3. Characters: Llewyn Davis is based on the life of Dave Van Ronk, who was a popular Greenwich Village folk singer during this time. Van Ronk was an early influence and friend to Bob Dylan and, although he never achieved that level of fame, he left an amazing legacy and created some great music that is played throughout the movie (including the song "Hang me oh hang me" posted below). Van Ronk's real life was a little different from Llewyn Davis (he wasn't a couch surfer, he was married, and he didn't knock up his friends' wives, for example) but, when he died in 2002, he seemed fated for obscurity. However, the 2005 book about him, The Mayor of MacDougal Street, and now this film, have given Van Ronk, a great New York character, his due.

4. "No fakery": as I indicated before, Inside Llewyn Davis is not a nostalgic look at 1961 NYC or the folk music scene. It is, like many Coen Brothers flicks, totally unsentimental, almost brutal in its outlook.

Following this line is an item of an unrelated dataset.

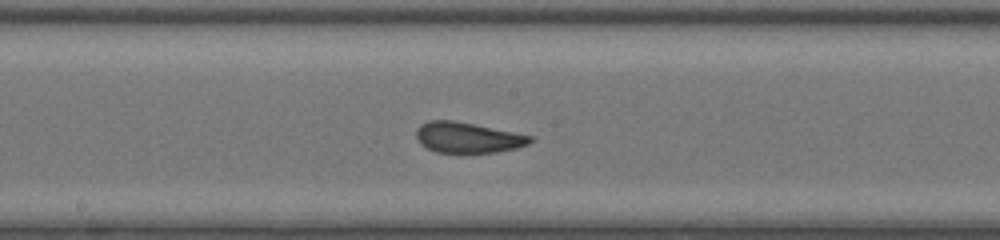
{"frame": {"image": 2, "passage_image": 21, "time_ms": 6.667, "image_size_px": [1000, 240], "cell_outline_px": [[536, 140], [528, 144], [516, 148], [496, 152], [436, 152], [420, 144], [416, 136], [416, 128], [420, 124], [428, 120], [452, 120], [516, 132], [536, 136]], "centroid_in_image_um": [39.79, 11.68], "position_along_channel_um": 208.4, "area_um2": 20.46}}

This is not a film that shouts "It was so much better then!" Instead, it aims to show you what the city and this community were like, warts and all. You get a feeling that you are watching real people living their day-to-day lives, and they are confronting problems that are recognizable to people today. While the movie is set in the past, it's the present for them. Most importantly, even though it's a period piece, there aren't lots of references to the fact that it's 1961 (except for one very funny scene where Llewyn Davis and two other singers croon a pop balled called "Please Mr Kennedy Don't Shoot Me Into Outer Space"). Instead, the film takes for granted that you know what we going on back then -- this a story about people, not a history lesson.

So that's my criteria for making a great NYC movie these day: a story rooted in a specific time,  place, and community in the city without either being self-conscience or displaying any cheap nostalgia. Inside Llewyn Davis does this beautifully, it's a great movie, and deserves to ranked with the great NYC movies of all time.